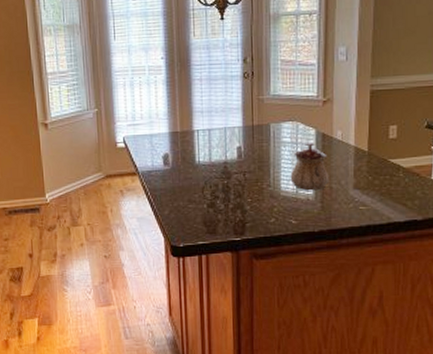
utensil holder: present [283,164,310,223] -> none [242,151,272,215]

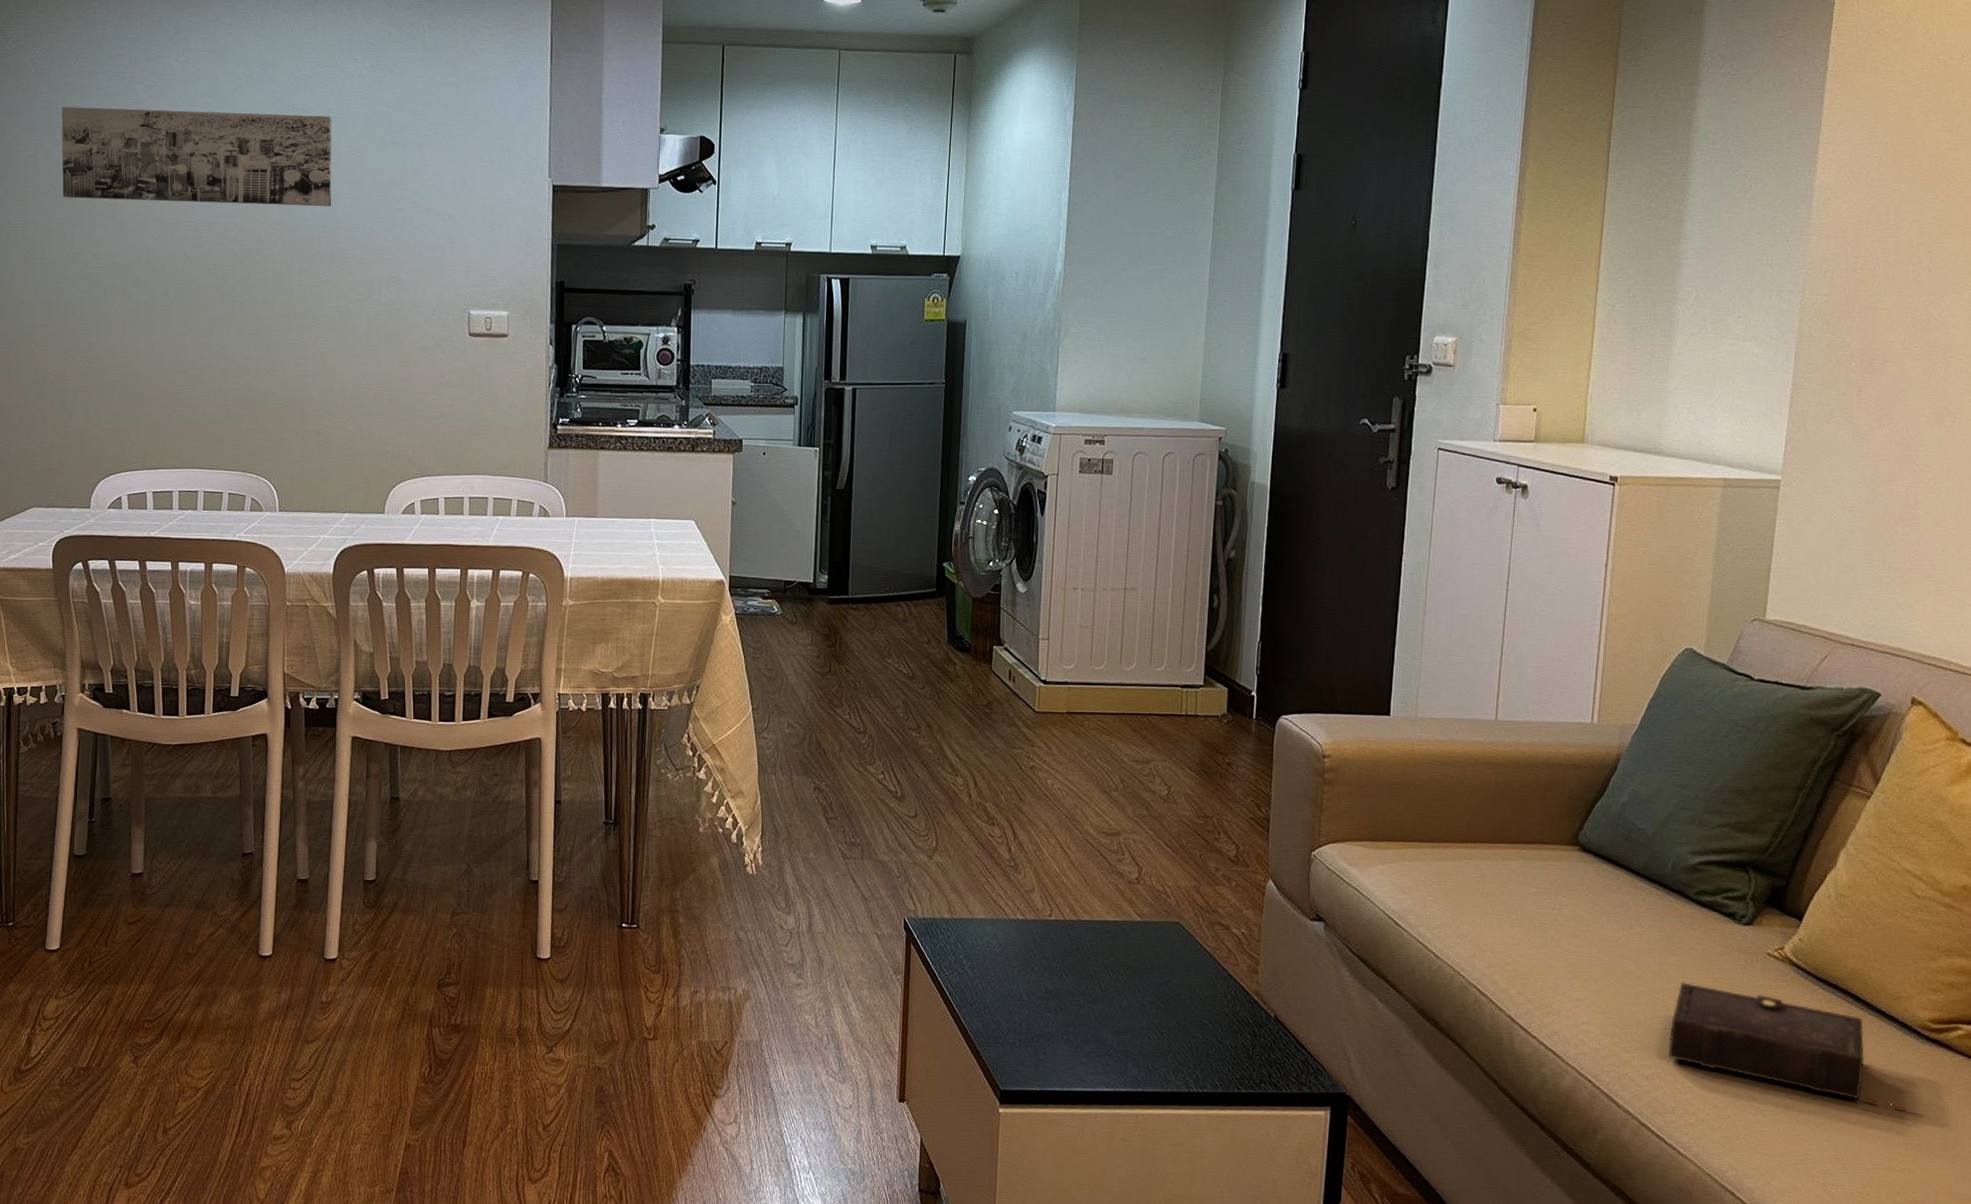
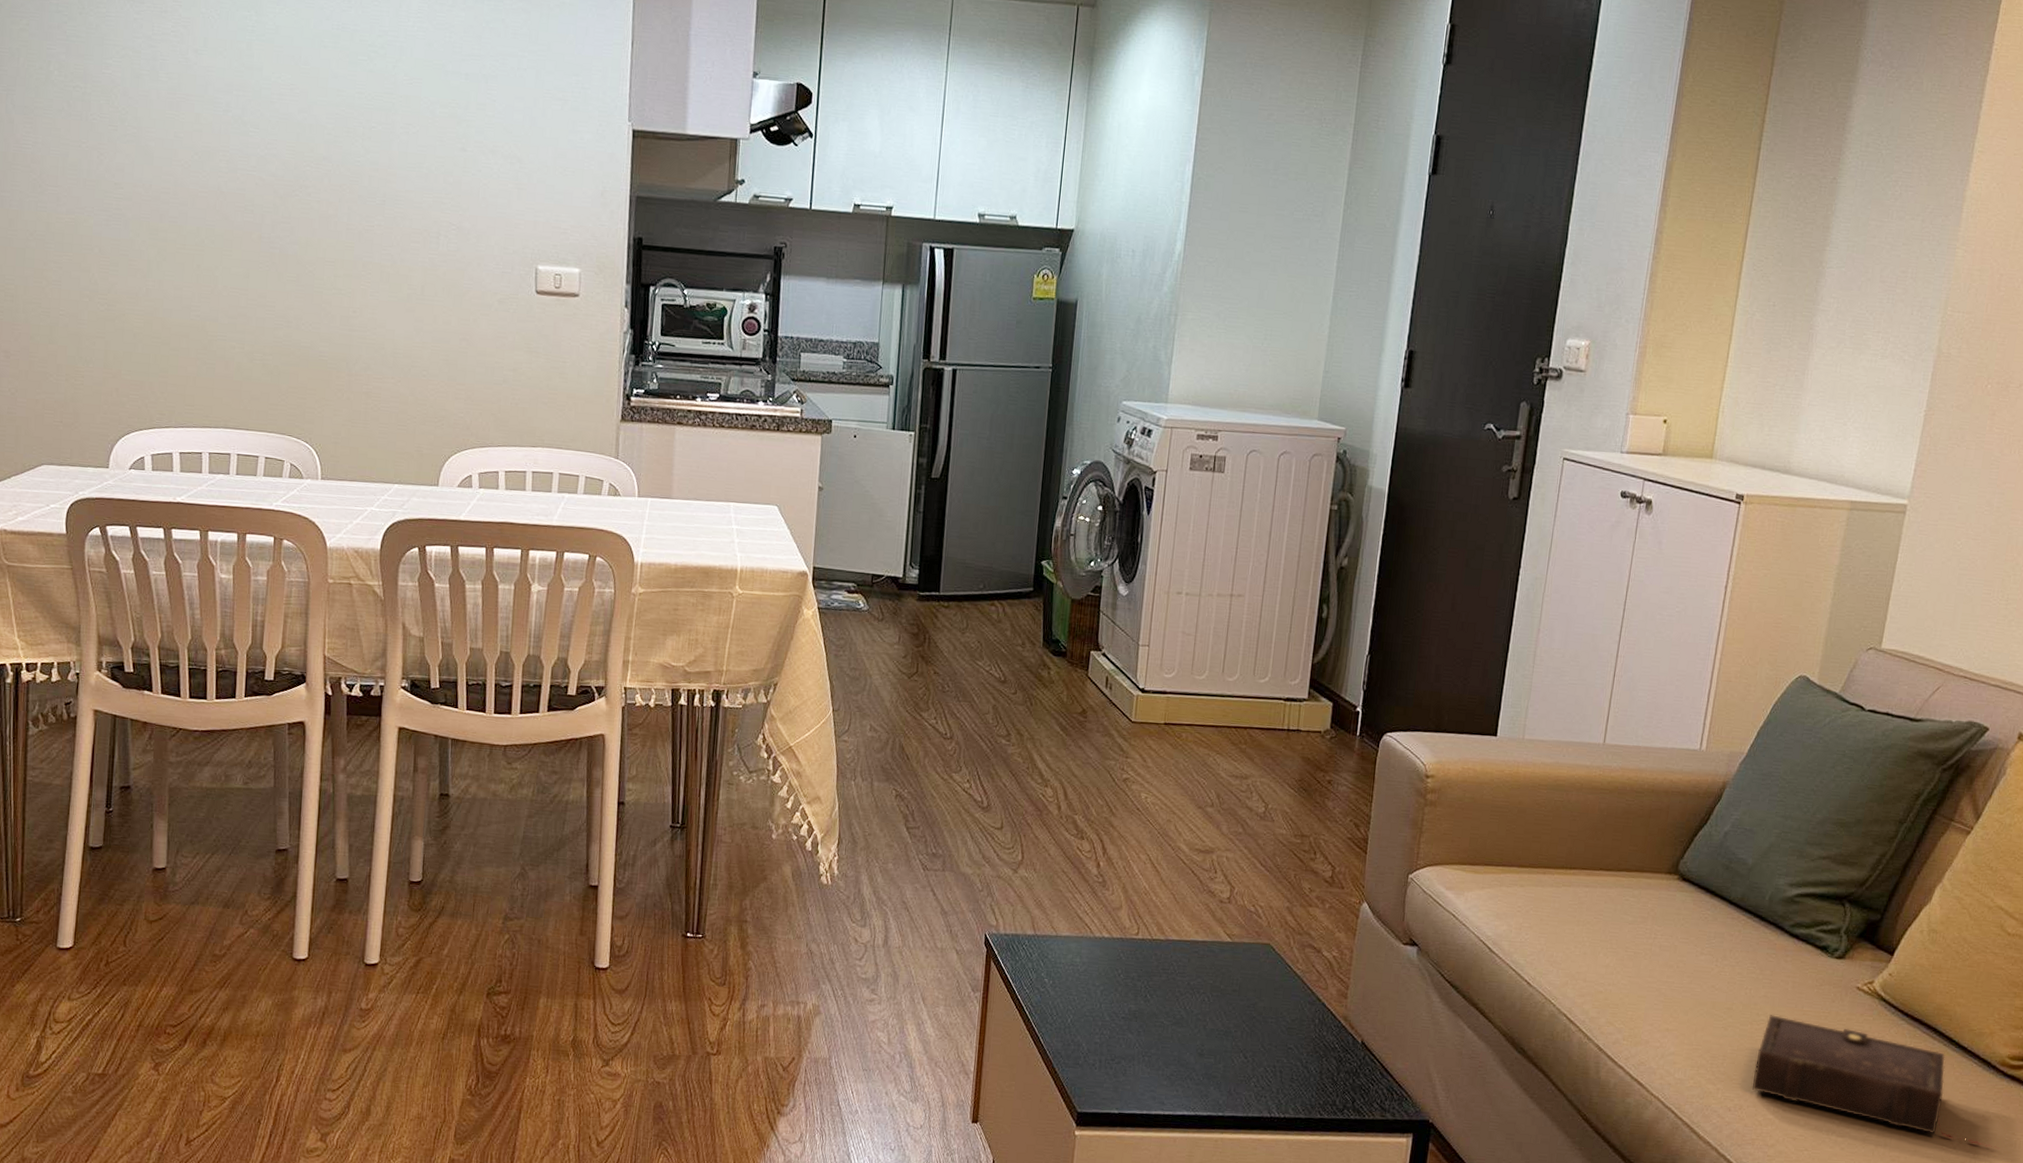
wall art: present [61,106,332,207] -> none [77,12,387,142]

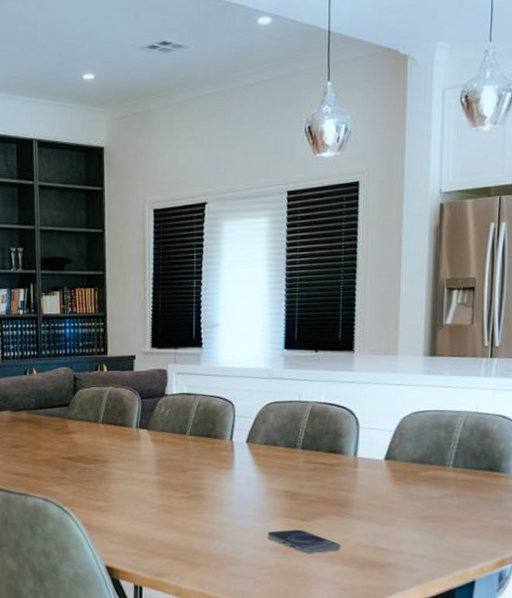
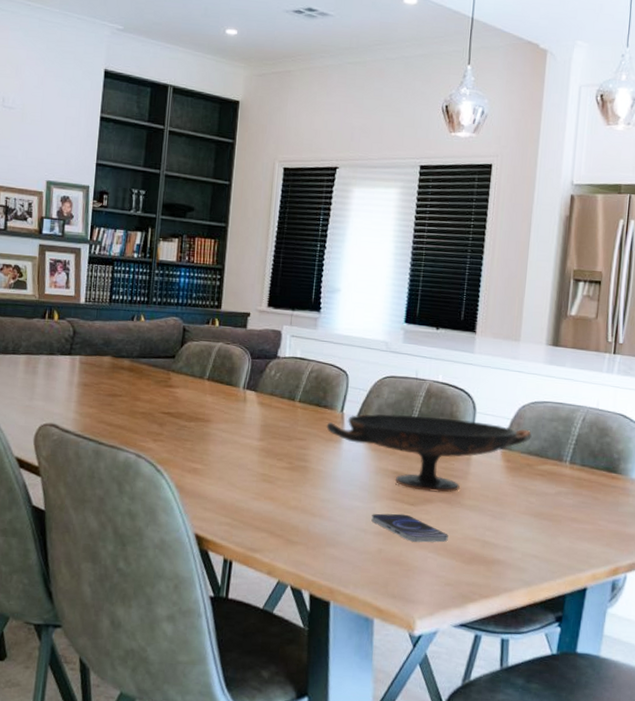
decorative bowl: none [218,436,414,506] -> present [326,413,532,493]

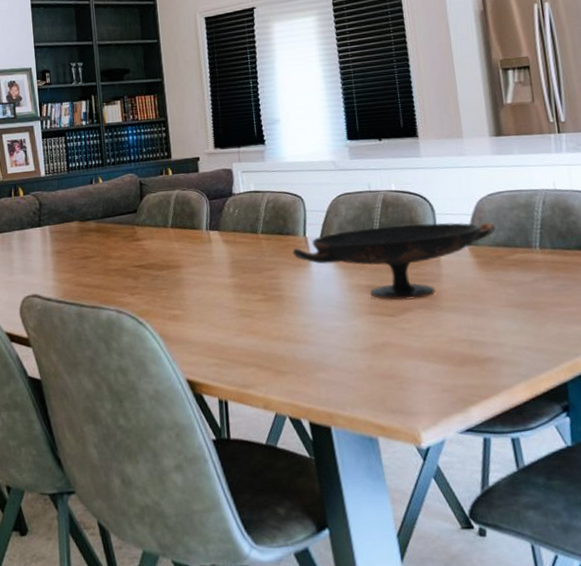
smartphone: present [371,513,448,543] -> none [354,326,435,353]

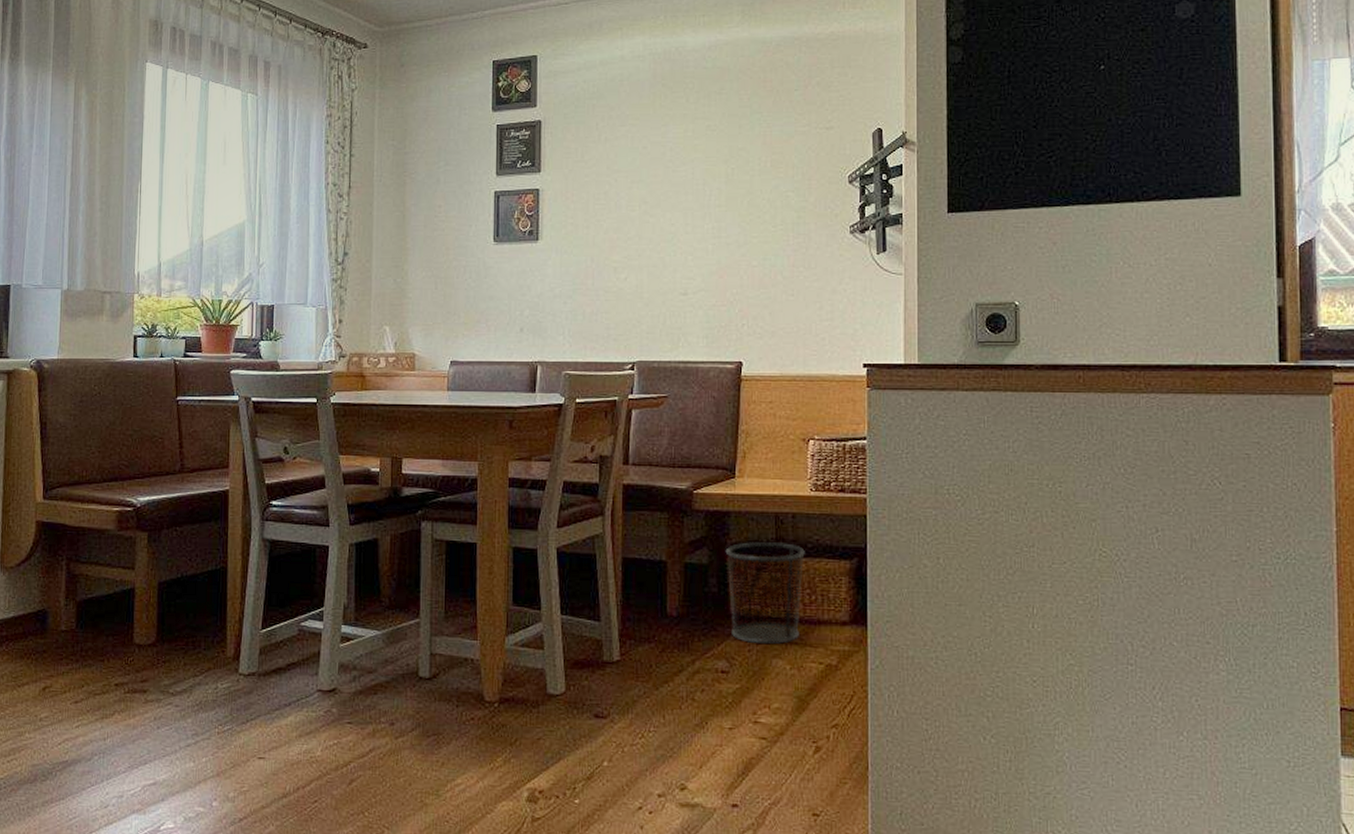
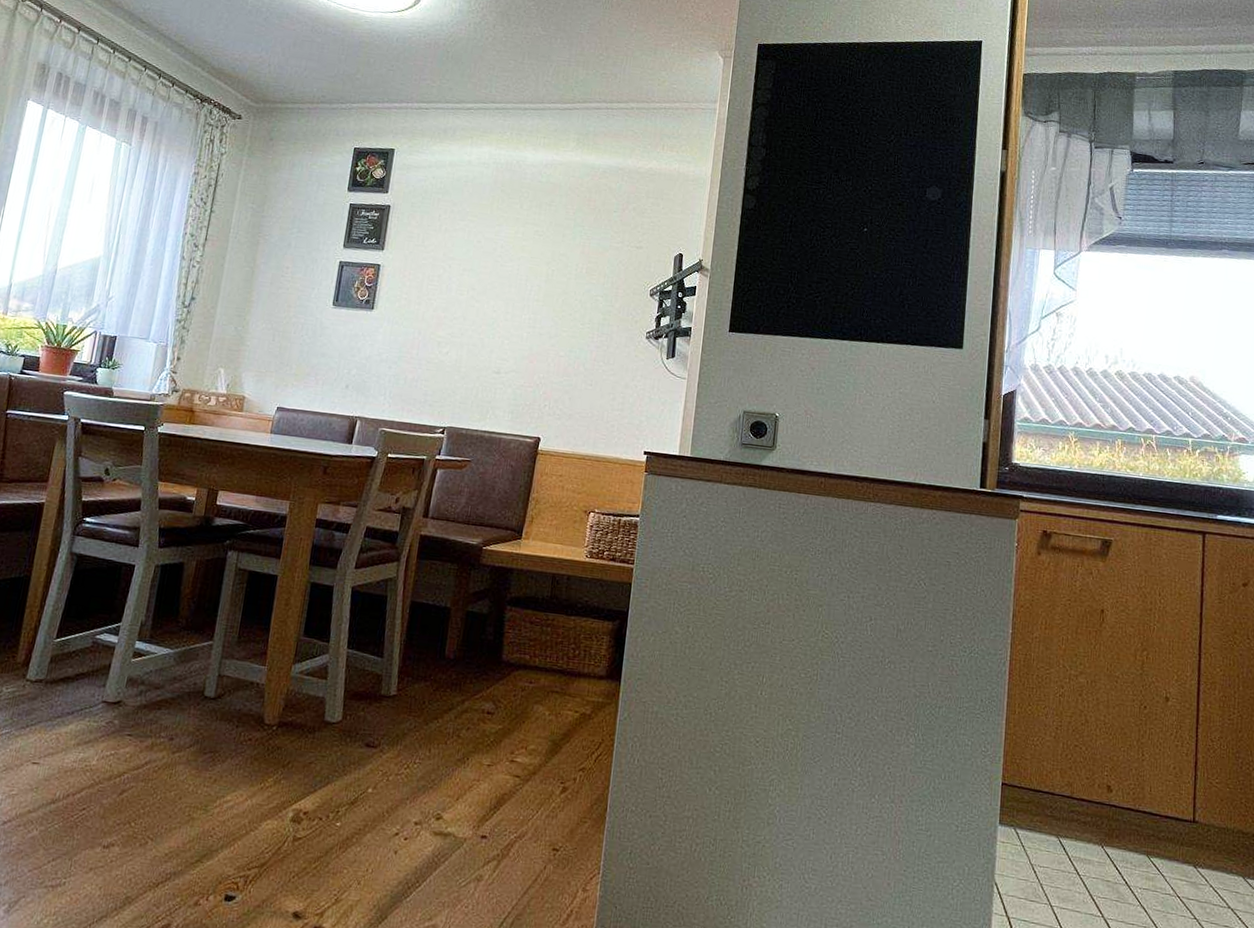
waste bin: present [725,542,805,645] -> none [501,597,575,692]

——

TRY IT: Your job is to transcribe the entries above exactly; skip the pictures.

SOLUTION TO THIS PROBLEM:
utensil holder: present [283,164,310,223] -> none [242,151,272,215]

wall art: present [61,106,332,207] -> none [77,12,387,142]

decorative bowl: none [218,436,414,506] -> present [326,413,532,493]

smartphone: present [371,513,448,543] -> none [354,326,435,353]

waste bin: present [725,542,805,645] -> none [501,597,575,692]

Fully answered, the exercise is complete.